# Dragon 167 art question



## GuJiaXian (Apr 29, 2009)

Yes, I said Dragon 167, from March 1991. Page 9 is a full-page illustration with the words "The wilderness awaits you..." There's no artist credit, and the "signature" on the image seems to be a very stylized JAA, though I might be completely off on that. The art is dated 1989.
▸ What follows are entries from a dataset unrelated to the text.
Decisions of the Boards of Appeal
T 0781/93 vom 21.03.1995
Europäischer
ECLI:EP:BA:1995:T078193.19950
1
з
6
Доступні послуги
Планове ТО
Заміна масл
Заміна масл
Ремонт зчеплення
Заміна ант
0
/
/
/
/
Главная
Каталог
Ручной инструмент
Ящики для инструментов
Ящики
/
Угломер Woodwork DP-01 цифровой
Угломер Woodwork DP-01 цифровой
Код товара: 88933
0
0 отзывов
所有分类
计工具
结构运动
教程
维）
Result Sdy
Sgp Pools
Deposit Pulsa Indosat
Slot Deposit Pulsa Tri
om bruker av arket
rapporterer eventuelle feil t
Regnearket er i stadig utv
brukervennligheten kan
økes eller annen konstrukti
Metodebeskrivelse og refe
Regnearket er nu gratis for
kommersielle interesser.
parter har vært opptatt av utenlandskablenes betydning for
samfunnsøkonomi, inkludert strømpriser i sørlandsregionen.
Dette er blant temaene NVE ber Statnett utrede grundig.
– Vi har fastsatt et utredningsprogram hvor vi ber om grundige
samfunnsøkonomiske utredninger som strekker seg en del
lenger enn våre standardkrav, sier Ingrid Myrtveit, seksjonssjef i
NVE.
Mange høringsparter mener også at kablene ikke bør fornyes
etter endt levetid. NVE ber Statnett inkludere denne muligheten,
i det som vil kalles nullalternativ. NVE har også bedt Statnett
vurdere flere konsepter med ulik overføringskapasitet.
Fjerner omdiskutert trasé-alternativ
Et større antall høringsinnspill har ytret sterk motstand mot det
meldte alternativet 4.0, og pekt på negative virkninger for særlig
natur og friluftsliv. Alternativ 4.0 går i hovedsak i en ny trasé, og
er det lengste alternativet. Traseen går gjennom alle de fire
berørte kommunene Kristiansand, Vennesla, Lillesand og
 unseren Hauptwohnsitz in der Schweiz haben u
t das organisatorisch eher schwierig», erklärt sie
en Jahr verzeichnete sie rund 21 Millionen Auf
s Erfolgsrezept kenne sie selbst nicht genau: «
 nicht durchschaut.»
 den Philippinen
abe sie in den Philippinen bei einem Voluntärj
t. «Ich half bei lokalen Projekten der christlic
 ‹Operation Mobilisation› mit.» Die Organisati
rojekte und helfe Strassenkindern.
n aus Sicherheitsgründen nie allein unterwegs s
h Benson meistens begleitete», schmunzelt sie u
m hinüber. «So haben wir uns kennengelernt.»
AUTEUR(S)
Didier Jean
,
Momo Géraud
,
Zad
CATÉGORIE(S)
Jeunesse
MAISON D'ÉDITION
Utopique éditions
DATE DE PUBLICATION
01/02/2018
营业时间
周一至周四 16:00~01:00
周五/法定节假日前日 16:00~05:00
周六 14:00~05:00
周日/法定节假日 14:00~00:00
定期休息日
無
So, anyone have any idea who painted this piece? I'd appreciate any help at all. Thanks!


----------



## Henry (Apr 29, 2009)

Could it be "JH", Jim Holloway? I see some art credits for interior art to him on his web page, but that's just a stab in the dark without being home near my Dragon Archive.


----------



## GuJiaXian (Apr 29, 2009)

It might be him. I e-mailed the guy that runs his webpage to verify. Thanks!


----------



## GuJiaXian (Apr 30, 2009)

So, while I'm waiting for a reply from Jim Holloway's webmaster, does anyone else have any ideas? Can anyone confirm that it is Jim Holloway?


----------



## RangerWickett (Apr 30, 2009)

I originally misread the title, and tried to find an online gallery for the new issues of Dragon. Man howdy, why in the heck isn't WotC using this art for its books?!

Dragon 372 Galleries


----------



## GuJiaXian (Apr 30, 2009)

Well, it seems that Jim Holloway always signs his pieces with his full last name, so this piece isn't his. So, here's a quick preview of the image in question, on the off chance someone recognizes the style or the signature.

Mods, if this is breaking copyright law or something, please feel free to remove the image.


----------



## avin (Apr 30, 2009)

Nope. While not my kind of art it's very evocative.


----------